PAGE TEXT -
· · · ·
And not part of your core ongoing lending programs is what I'm gathering.

A
Adam Zausmer
executive

That's exactly right. Yes. It's...

S
Steven Delaney
analyst

[indiscernible] transactions not from your own targeting that market and your own underwriting within Ready Cap, yes.

A
Adam Zausmer
executive

That's exactly right, Steve.

T
Thomas Capasse
executive

Yes. And so, Steve, it's really more of as we said in the fourth quarter, this was the most impactful in terms of ROE accretion, selling lower -- low-yielding assets with long duration, which is essentially what this portfolio comprising Broadmark. And after this, our office will be down to nearly -- a little over 3%. So, that's how we selected the population.

Operator

Our next question comes from Jade Rahmani with KBW.

J
Jade Rahmani
analyst

What do you think distributable earnings would have been excluding the tax benefit? And what's a reasonable range do you think going forward? I estimated in our note $0.14, but wanted to get your comment on that.

A
Andrew Ahlborn
executive

Yes. So when you look at the tax benefit, roughly $20 million related to -- of the total related to the restructuring, which equates around $0.12. The one thing I will say is, given the structure of the business, it does provide us the ability on a continual basis to optimize sort of the tax impact of our operating companies. And so, certainly, an outsized tax benefit this quarter, but I do expect that line item to be somewhat volatile as those businesses evolve. On a go-forward basis, when you look at core earnings, I think there are several moving pieces here to take into account. I think the first is when you look at the pace of putting non-accrual loans back on accrual status, that certainly will have the one of the largest impacts. So, the revenue -- the lost revenue on our non-accrual population today is a little under $60 million. If you think about as we work with our special servicer to move through that, that equates to roughly, call it, $0.35 in annual core earnings, which is highly impactful. The next is, obviously, transitioning over that held for sale population, where the yields in that portfolio are negative today. So, as that negative yield gets repositioned into market yielding assets, you're seeing go-forward EPS accretion of in the range of $0.12 to $0.15. So, there's a variety of moving pieces, and what you will see as we work through those issues and clear out some of the under-yielding assets that some of the sort of larger one-time items that have occurred over the last quarters, ERC income, some of the tax benefits get replaced by a more steady stream of revenue that is approaching our 10% target.
· · · ·
DIRECTIVE - Carry on the earnings call transcript from its last sentence.

[Recorded data]
· · · ·
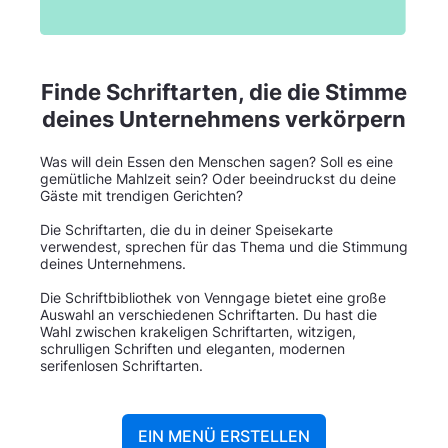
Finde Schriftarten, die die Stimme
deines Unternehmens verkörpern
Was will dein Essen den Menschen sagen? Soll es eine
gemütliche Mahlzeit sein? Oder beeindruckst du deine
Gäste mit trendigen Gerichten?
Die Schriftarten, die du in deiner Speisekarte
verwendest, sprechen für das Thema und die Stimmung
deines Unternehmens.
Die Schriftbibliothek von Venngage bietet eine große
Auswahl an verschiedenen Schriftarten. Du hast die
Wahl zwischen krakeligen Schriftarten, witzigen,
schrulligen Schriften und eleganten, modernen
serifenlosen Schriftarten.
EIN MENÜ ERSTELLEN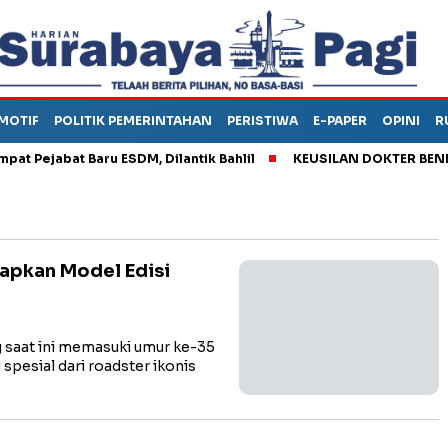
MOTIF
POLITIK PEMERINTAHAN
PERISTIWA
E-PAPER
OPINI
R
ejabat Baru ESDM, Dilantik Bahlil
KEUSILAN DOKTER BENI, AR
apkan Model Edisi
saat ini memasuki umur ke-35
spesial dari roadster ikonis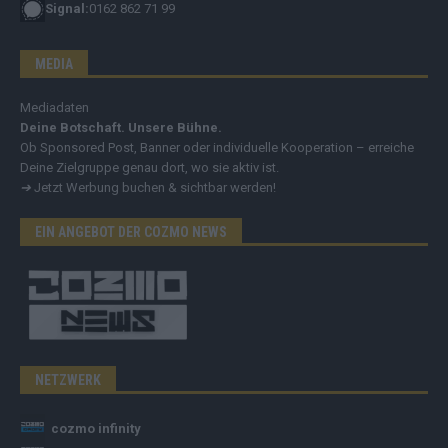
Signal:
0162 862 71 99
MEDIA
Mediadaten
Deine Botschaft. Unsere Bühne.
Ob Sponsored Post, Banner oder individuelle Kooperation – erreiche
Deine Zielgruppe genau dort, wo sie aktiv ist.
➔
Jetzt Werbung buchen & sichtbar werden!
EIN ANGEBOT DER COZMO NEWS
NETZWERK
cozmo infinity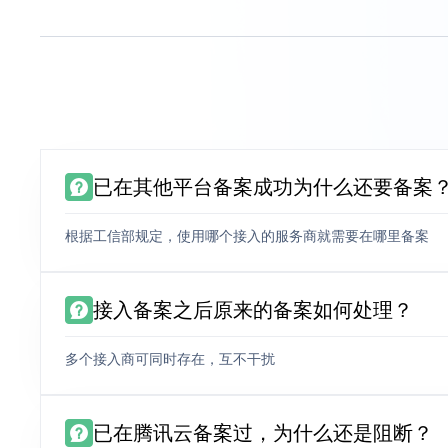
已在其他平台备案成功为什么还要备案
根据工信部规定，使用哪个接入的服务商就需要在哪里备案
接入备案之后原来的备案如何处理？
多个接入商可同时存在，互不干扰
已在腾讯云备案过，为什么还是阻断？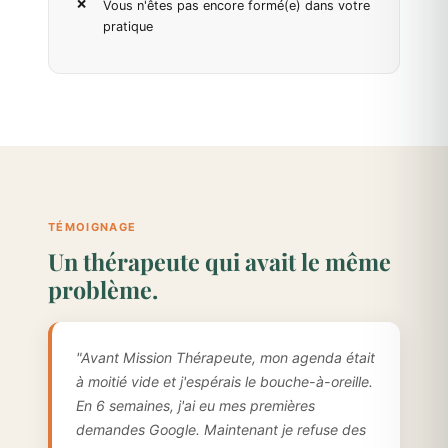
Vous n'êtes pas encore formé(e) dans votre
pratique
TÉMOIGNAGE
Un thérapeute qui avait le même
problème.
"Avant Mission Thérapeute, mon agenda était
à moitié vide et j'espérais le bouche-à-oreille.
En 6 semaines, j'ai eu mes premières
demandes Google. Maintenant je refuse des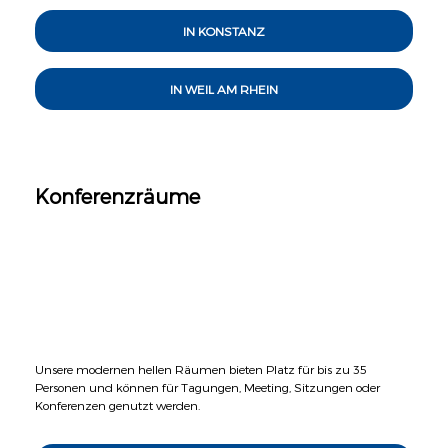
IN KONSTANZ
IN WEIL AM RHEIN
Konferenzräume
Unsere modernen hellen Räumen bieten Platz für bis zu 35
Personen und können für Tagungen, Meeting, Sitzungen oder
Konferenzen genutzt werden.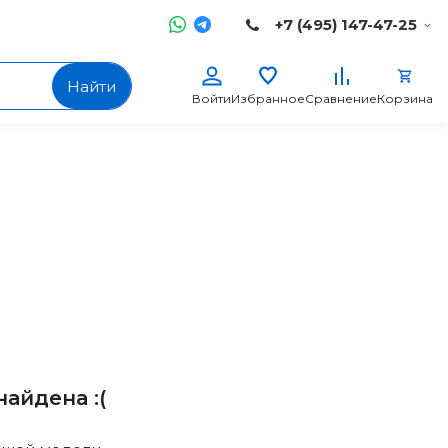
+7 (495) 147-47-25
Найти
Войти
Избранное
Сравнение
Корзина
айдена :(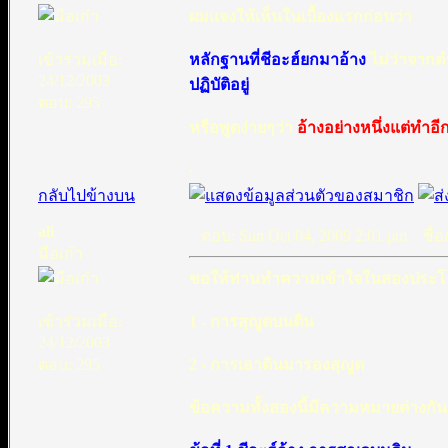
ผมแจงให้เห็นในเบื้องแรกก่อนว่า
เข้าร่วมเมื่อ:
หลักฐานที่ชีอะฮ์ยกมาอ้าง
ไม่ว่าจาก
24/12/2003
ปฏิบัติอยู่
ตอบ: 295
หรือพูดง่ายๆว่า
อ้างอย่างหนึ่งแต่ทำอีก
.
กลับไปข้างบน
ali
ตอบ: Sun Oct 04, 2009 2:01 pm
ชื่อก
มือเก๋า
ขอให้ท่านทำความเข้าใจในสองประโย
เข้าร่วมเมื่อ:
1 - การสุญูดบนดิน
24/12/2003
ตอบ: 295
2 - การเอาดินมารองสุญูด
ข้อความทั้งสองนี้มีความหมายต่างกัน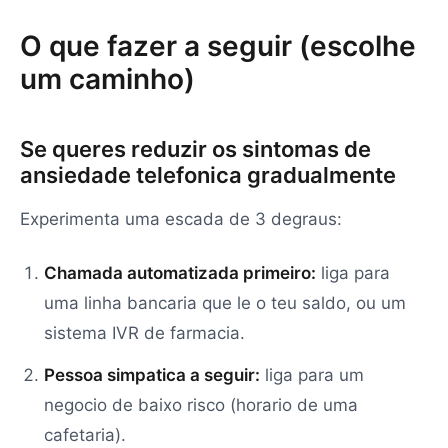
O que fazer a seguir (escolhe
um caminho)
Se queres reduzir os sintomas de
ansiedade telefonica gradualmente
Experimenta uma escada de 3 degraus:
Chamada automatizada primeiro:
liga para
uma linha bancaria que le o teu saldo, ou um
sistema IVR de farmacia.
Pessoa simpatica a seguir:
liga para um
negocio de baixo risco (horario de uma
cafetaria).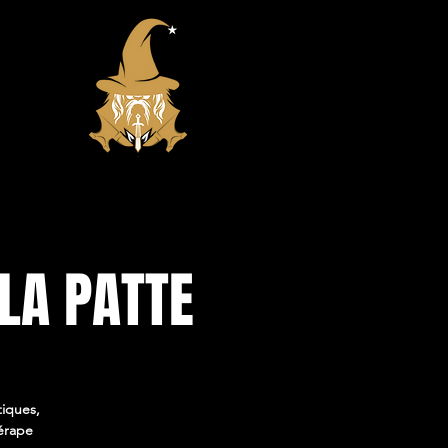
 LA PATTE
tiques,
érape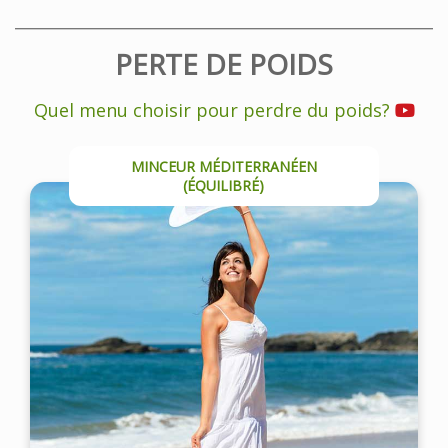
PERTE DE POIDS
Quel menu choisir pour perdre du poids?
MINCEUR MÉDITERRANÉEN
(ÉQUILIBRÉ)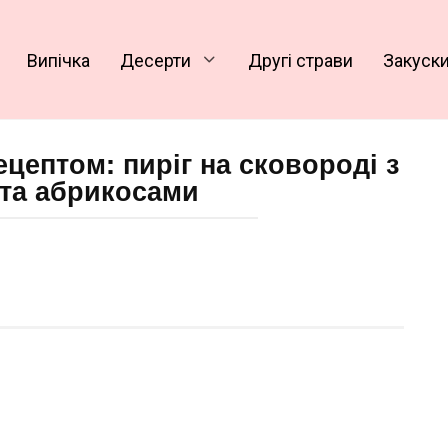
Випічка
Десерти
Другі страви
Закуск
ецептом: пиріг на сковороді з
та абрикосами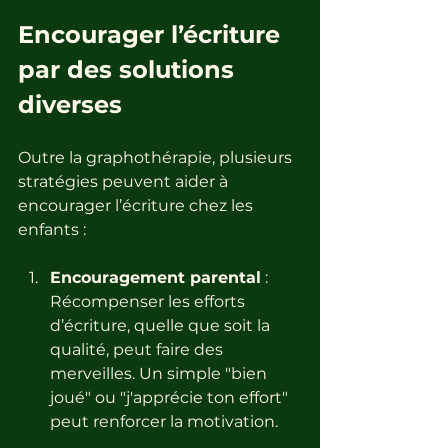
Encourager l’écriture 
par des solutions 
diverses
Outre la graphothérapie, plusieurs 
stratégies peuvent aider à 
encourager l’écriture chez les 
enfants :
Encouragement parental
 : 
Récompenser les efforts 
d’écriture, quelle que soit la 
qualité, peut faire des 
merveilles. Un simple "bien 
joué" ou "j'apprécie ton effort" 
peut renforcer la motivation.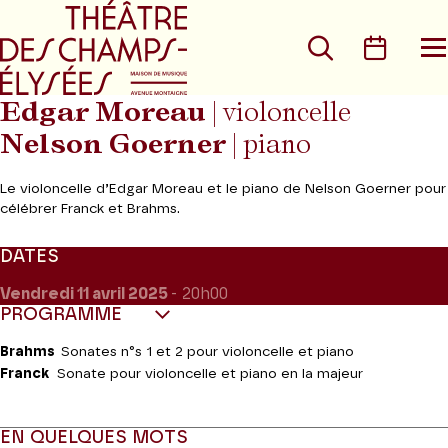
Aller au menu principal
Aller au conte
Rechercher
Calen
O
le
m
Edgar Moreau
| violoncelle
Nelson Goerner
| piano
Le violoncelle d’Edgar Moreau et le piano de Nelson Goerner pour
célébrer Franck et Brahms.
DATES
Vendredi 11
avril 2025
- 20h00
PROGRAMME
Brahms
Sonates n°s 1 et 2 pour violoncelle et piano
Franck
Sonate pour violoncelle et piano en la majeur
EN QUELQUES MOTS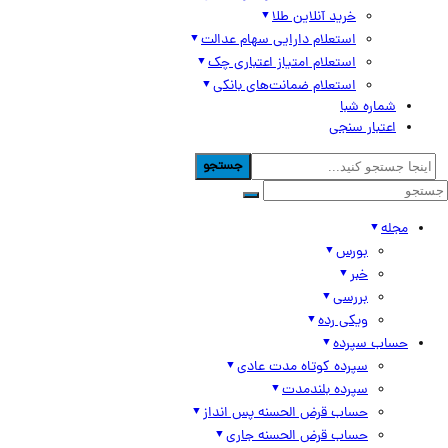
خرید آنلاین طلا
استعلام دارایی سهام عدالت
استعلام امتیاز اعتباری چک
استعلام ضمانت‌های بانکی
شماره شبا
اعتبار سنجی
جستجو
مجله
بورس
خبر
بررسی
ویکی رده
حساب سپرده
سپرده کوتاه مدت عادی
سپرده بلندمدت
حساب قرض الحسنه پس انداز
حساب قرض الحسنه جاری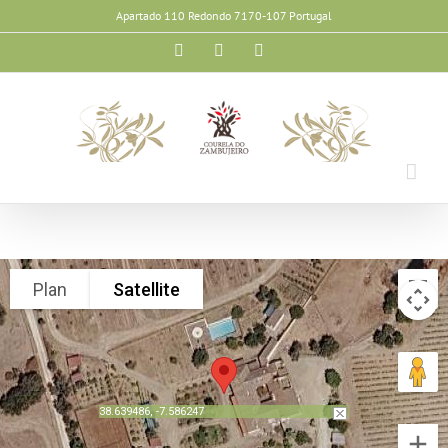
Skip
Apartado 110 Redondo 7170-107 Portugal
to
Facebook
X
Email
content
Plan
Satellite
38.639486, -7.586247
· · · ·
ANSWER SPACE -
J
Jade Rahmani
analyst

So just to put that together, distributable earnings was $0.29. There was around $0.12 of tax benefit related restructuring. So that gets to $0.17. And then, there's $0.35 per year or $0.09 per quarter of income from non-accruals.

A
Andrew Ahlborn
executive

Lost income.

J
Jade Rahmani
analyst

Yes. So that $0.12 remaining is what DE can be like until you redeploy capital?

A
Andrew Ahlborn
executive

No, sorry. Just to be clear, the non-accrual assets are earning zero today, right? So, as they get -- and so the impact of those in the [indiscernible] is nothing. So, as those come back into accrual status through via the work that we're doing with the special servicer, the financial impact on a go-forward basis will be a positive.

J
Jade Rahmani
analyst

Were those non-accruals on non-accrual through the quarter?

A
Andrew Ahlborn
executive

The majority of them except for the additional ones I mentioned in the comments were there for the quarter.

J
Jade Rahmani
analyst

Okay. And then, the next question would just be the loans held for sale, do you know what the delinquency rate in that pool is?

A
Andrew Ahlborn
executive

So, out of that, the total pool that moved there, 70% of that is in some state of delinquency.

J
Jade Rahmani
analyst

I guess the constitution of that is the majority of that the acquired loans from Broadmark and Mosaic, or is it originated loans?

A
Andrew Ahlborn
executive

It is a little less than an even split. So, 40% of that is coming from our M&A bucket and 53% is coming from with, as Tom described, an RC loan. So, it's really basically an even split.

J
Jade Rahmani
analyst

And then just lastly, the GMFS transaction, do you already have a signed sale agreement? And is that expected -- could you give a range of consideration that's expected?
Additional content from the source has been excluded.